Gather every line of the data that contains the string "billing", and reproduce each such line in full.

◆ **WORKING DATA**

----------

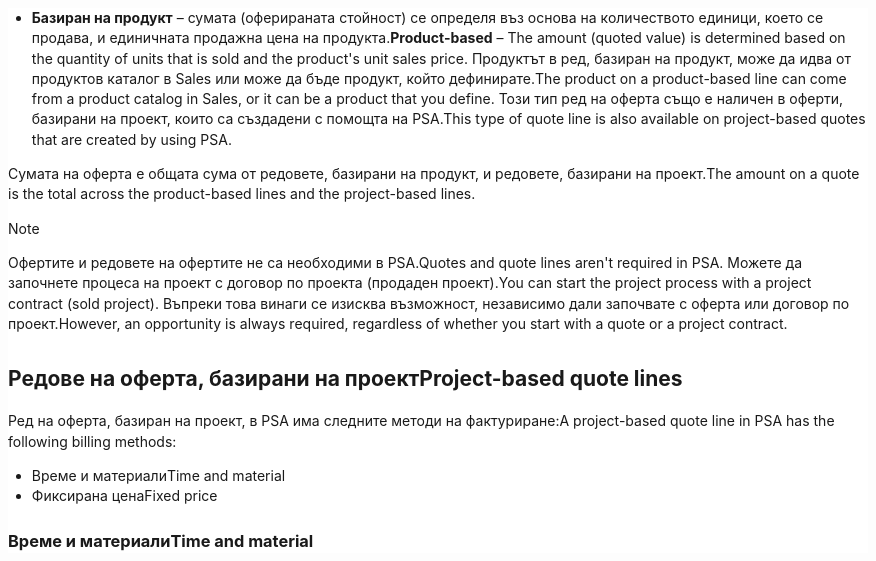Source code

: - <span data-ttu-id="e196e-129">**Базиран на продукт** – сумата (оферираната стойност) се определя въз основа на количеството единици, което се продава, и единичната продажна цена на продукта.</span><span class="sxs-lookup"><span data-stu-id="e196e-129">**Product-based** – The amount (quoted value) is determined based on the quantity of units that is sold and the product's unit sales price.</span></span> <span data-ttu-id="e196e-130">Продуктът в ред, базиран на продукт, може да идва от продуктов каталог в Sales или може да бъде продукт, който дефинирате.</span><span class="sxs-lookup"><span data-stu-id="e196e-130">The product on a product-based line can come from a product catalog in Sales, or it can be a product that you define.</span></span> <span data-ttu-id="e196e-131">Този тип ред на оферта също е наличен в оферти, базирани на проект, които са създадени с помощта на PSA.</span><span class="sxs-lookup"><span data-stu-id="e196e-131">This type of quote line is also available on project-based quotes that are created by using PSA.</span></span>

<span data-ttu-id="e196e-132">Сумата на оферта е общата сума от редовете, базирани на продукт, и редовете, базирани на проект.</span><span class="sxs-lookup"><span data-stu-id="e196e-132">The amount on a quote is the total across the product-based lines and the project-based lines.</span></span>

> [!NOTE]
> <span data-ttu-id="e196e-133">Офертите и редовете на офертите не са необходими в PSA.</span><span class="sxs-lookup"><span data-stu-id="e196e-133">Quotes and quote lines aren't required in PSA.</span></span> <span data-ttu-id="e196e-134">Можете да започнете процеса на проект с договор по проекта (продаден проект).</span><span class="sxs-lookup"><span data-stu-id="e196e-134">You can start the project process with a project contract (sold project).</span></span> <span data-ttu-id="e196e-135">Въпреки това винаги се изисква възможност, независимо дали започвате с оферта или договор по проект.</span><span class="sxs-lookup"><span data-stu-id="e196e-135">However, an opportunity is always required, regardless of whether you start with a quote or a project contract.</span></span>

## <a name="project-based-quote-lines"></a><span data-ttu-id="e196e-136">Редове на оферта, базирани на проект</span><span class="sxs-lookup"><span data-stu-id="e196e-136">Project-based quote lines</span></span>

<span data-ttu-id="e196e-137">Ред на оферта, базиран на проект, в PSA има следните методи на фактуриране:</span><span class="sxs-lookup"><span data-stu-id="e196e-137">A project-based quote line in PSA has the following billing methods:</span></span>

- <span data-ttu-id="e196e-138">Време и материали</span><span class="sxs-lookup"><span data-stu-id="e196e-138">Time and material</span></span>
- <span data-ttu-id="e196e-139">Фиксирана цена</span><span class="sxs-lookup"><span data-stu-id="e196e-139">Fixed price</span></span>

### <a name="time-and-material"></a><span data-ttu-id="e196e-140">Време и материали</span><span class="sxs-lookup"><span data-stu-id="e196e-140">Time and material</span></span>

----------

◆ **YOUR RESPONSE**
<span data-ttu-id="e196e-137">Ред на оферта, базиран на проект, в PSA има следните методи на фактуриране:</span><span class="sxs-lookup"><span data-stu-id="e196e-137">A project-based quote line in PSA has the following billing methods:</span></span>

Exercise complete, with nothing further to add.